WHAT TO PRODUCE: Reproduce the lines below exactly, starting at the one containing "Responsible disclosure policy" and stopping at the final line.

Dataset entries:
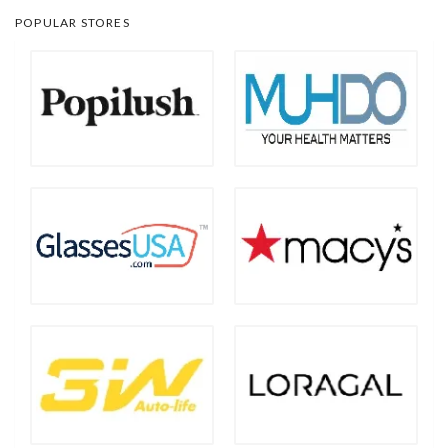
POPULAR STORES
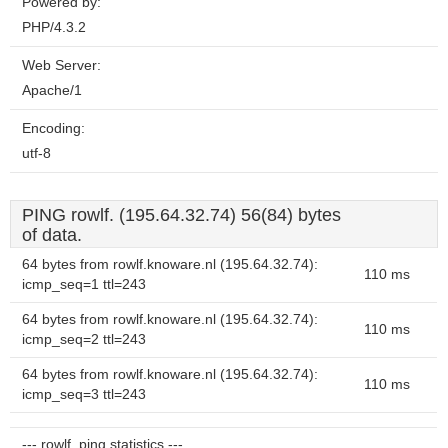
Powered by:
PHP/4.3.2
Web Server:
Apache/1
Encoding:
utf-8
PING rowlf. (195.64.32.74) 56(84) bytes
of data.
64 bytes from rowlf.knoware.nl (195.64.32.74):
110 ms
icmp_seq=1 ttl=243
64 bytes from rowlf.knoware.nl (195.64.32.74):
110 ms
icmp_seq=2 ttl=243
64 bytes from rowlf.knoware.nl (195.64.32.74):
110 ms
icmp_seq=3 ttl=243
--- rowlf. ping statistics ---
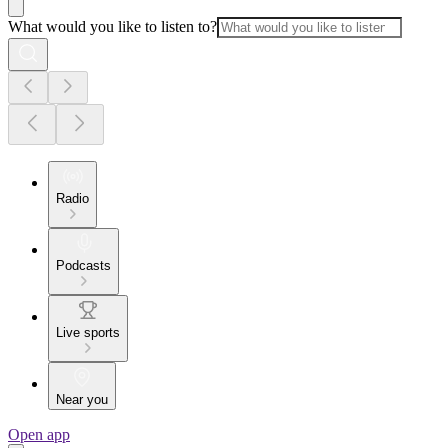
What would you like to listen to?
Radio
Podcasts
Live sports
Near you
Open app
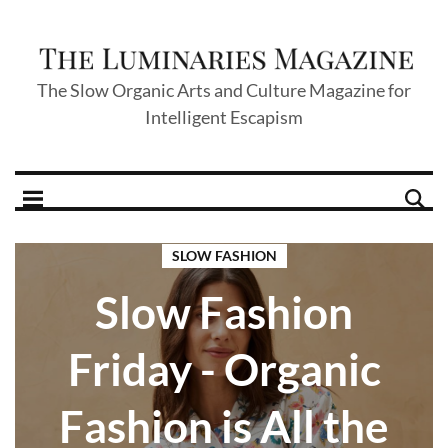
The Slow Organic Arts and Culture Magazine for
Intelligent Escapism
SLOW FASHION
Slow Fashion
Friday - Organic
Fashion is All the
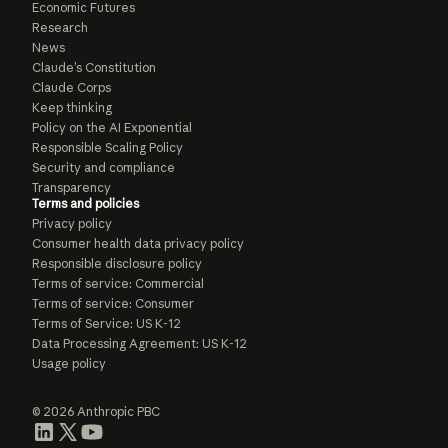
Economic Futures
Research
News
Claude’s Constitution
Claude Corps
Keep thinking
Policy on the AI Exponential
Responsible Scaling Policy
Security and compliance
Transparency
Terms and policies
Privacy policy
Consumer health data privacy policy
Responsible disclosure policy
Terms of service: Commercial
Terms of service: Consumer
Terms of Service: US K-12
Data Processing Agreement: US K-12
Usage policy
© 2026 Anthropic PBC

ANSWER BELOW:
Responsible disclosure policy
Terms of service: Commercial
Terms of service: Consumer
Terms of Service: US K-12
Data Processing Agreement: US K-12
Usage policy
© 2026 Anthropic PBC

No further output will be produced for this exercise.